A simple exercise on belonging helps black college students years later
Black freshmen who participated in the training had higher life satisfaction as young adults
By Sujata Gupta
A simple, one-hour exercise that helps black students feel like they belong in college can pay off. Even a decade later, students who took the training reported higher levels of personal and professional satisfaction than their peers.
The findings, reported April 29 in Science Advances, indicate that benefits from a “social-belonging” intervention endure, says Christopher Rozek, an education researcher at Stanford University who was not involved with this study.

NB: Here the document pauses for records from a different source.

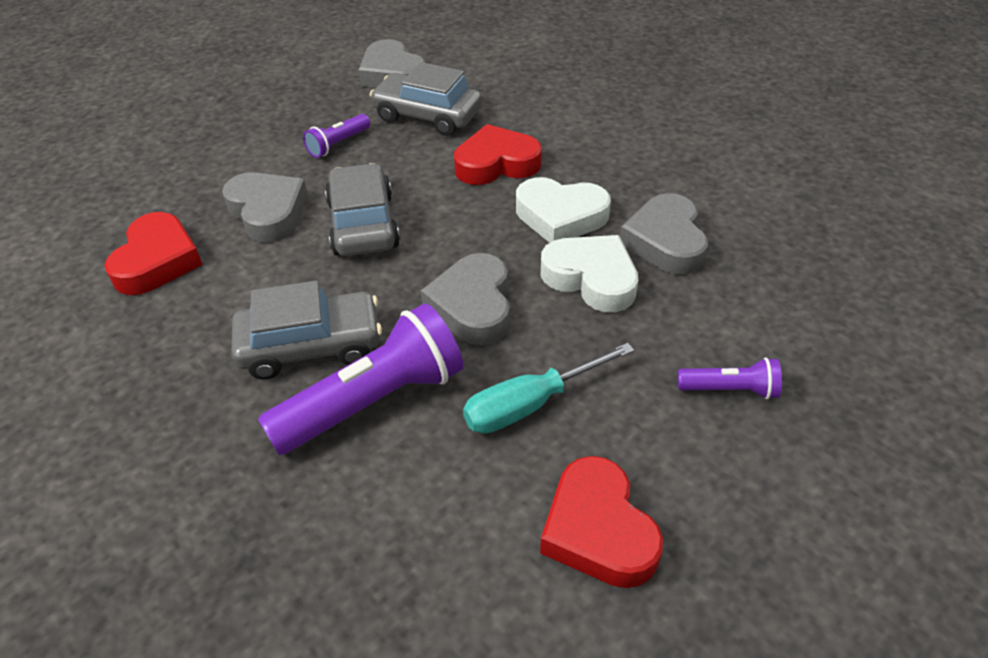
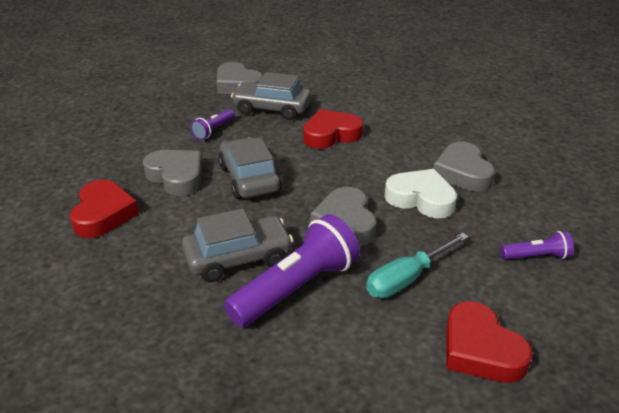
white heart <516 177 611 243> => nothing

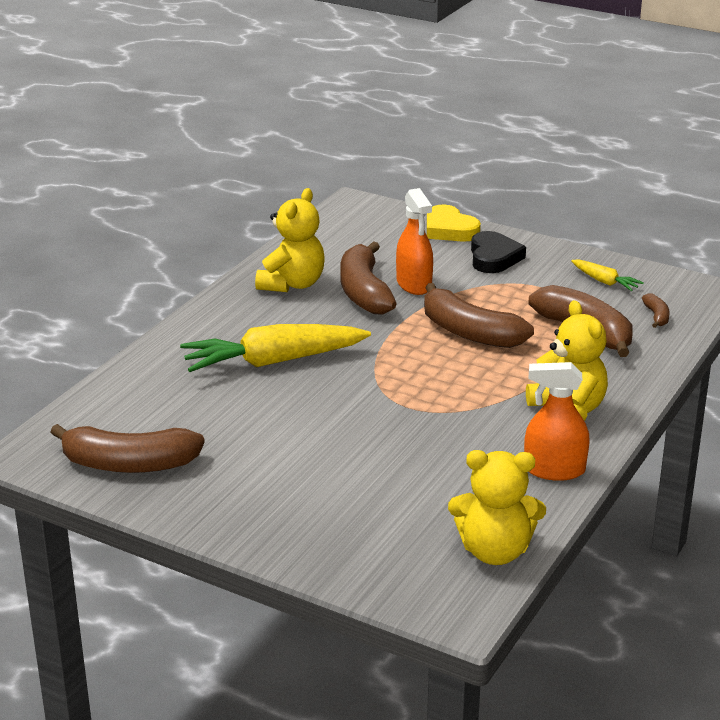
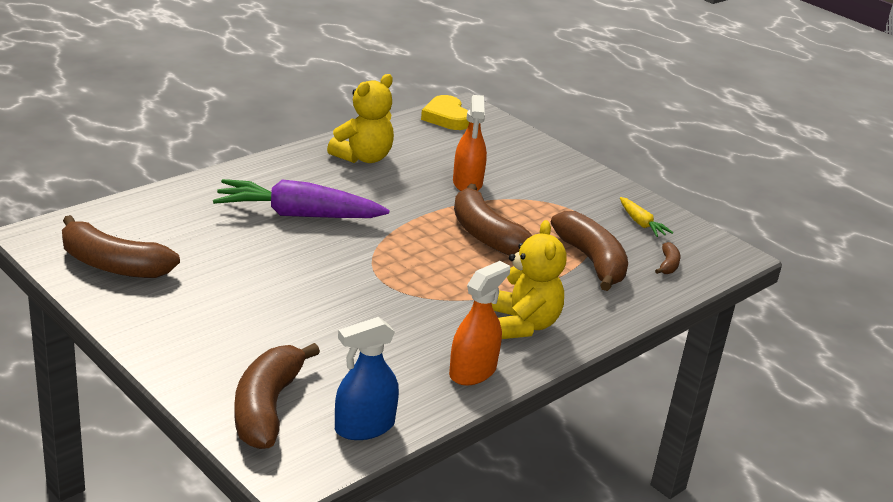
black heart <471 231 526 273> => nothing
brown banana <340 241 397 314> => brown banana <234 343 320 449>, shifted
yellow heart <427 205 481 242> => yellow heart <421 95 469 130>, shifted
yellow teddy bear <448 450 546 565> => blue spray bottle <335 317 399 440>
yellow carrot <180 324 371 372> => purple carrot <213 179 390 218>
orange spray bottle <524 362 590 481> => orange spray bottle <449 261 510 385>, 105 degrees clockwise

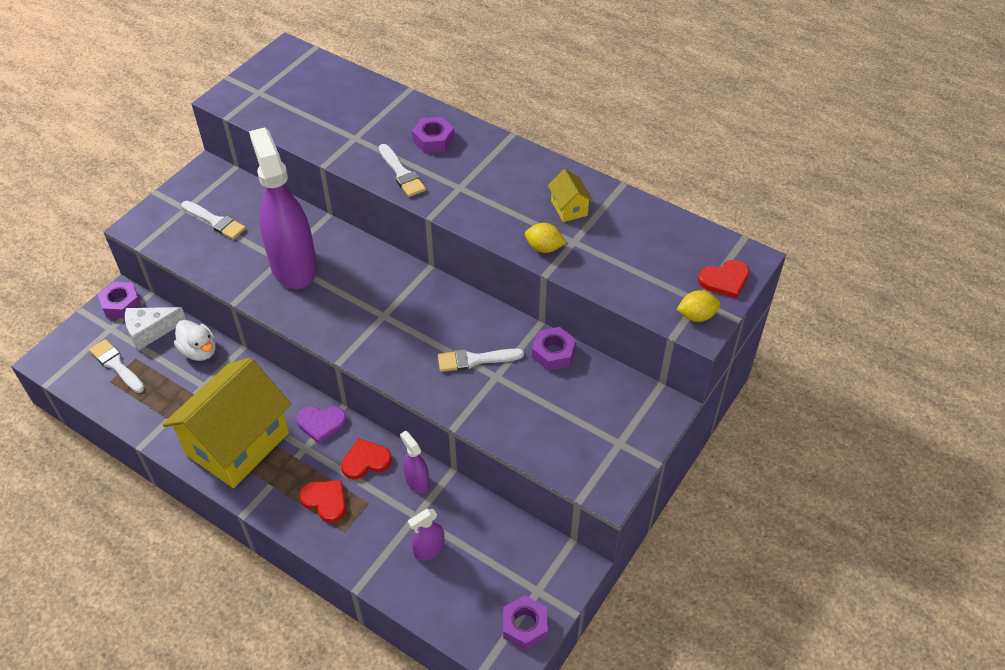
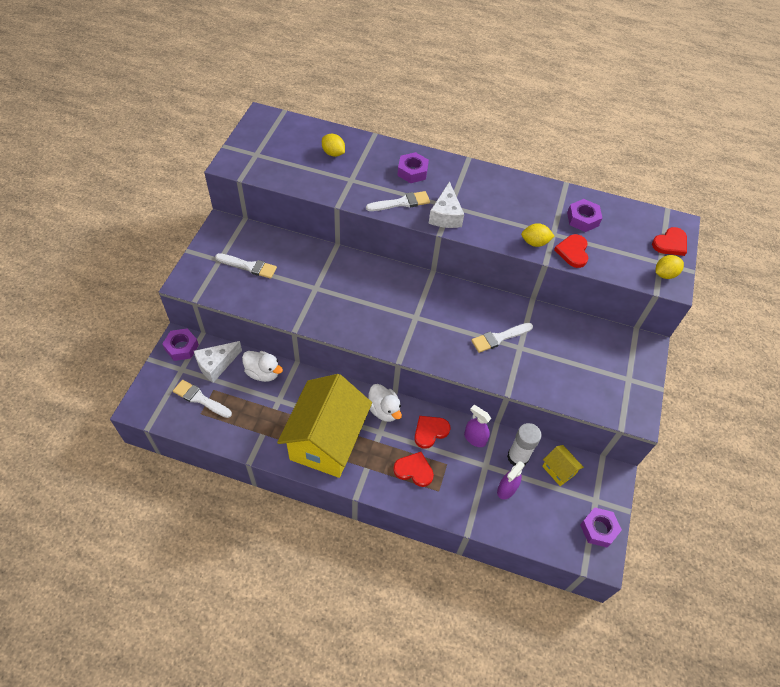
purple spray bottle <249 127 317 289> => nothing
nothing => yellow lemon <322 134 345 157>
nothing => white cheese <429 181 464 228>
nothing => white glue stick <507 423 542 466>
nothing => red heart <554 234 588 268>
purple nut <532 327 576 371> => purple nut <567 199 602 232>, shifted
yellow house <548 169 593 222> => yellow house <542 445 584 486>, shifted
purple heart <296 406 347 444> => white duck <368 384 402 422>
white brush <379 144 426 197> => white brush <366 191 430 211>, 60 degrees counterclockwise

Though the study is small, involving a few dozen graduate students from a single university, Rozek says the findings are exciting. “It is the first really long-term follow-up with this sort of intervention.”
Black students entering college, who are aware of negative racial stereotypes and are underrepresented in higher education, can experience uncertainty about belonging, says study coauthor Shannon Brady, a social psychologist at Wake Forest University in Winston-Salem, N.C. That uncertainty can cause some black students to see commonplace challenges — a bad grade or a spat with a friend — as a confirmation of those negative feelings. Consequently, such students become less likely to seek help when needed, which can hurt their academic performance and overall well-being. Social-belonging interventions aim to break that negative loop.
In the early to mid-2000s, researchers recruited 92 college freshmen – split almost evenly between black and white students — at a selective East Coast university. Forty-three students in one group read partially fictionalized vignettes from a diverse group of upperclassmen describing how their sense of belonging at school increased over time. The upperclassmen emphasized their efforts to reach out to professors and classmates for help. Participants then wrote an essay reflecting on their own experiences. The 49 students in the control group also read vignettes and wrote an essay, but learned about how upperclassmen adjusted to physical challenges, such as navigating campus and bad weather.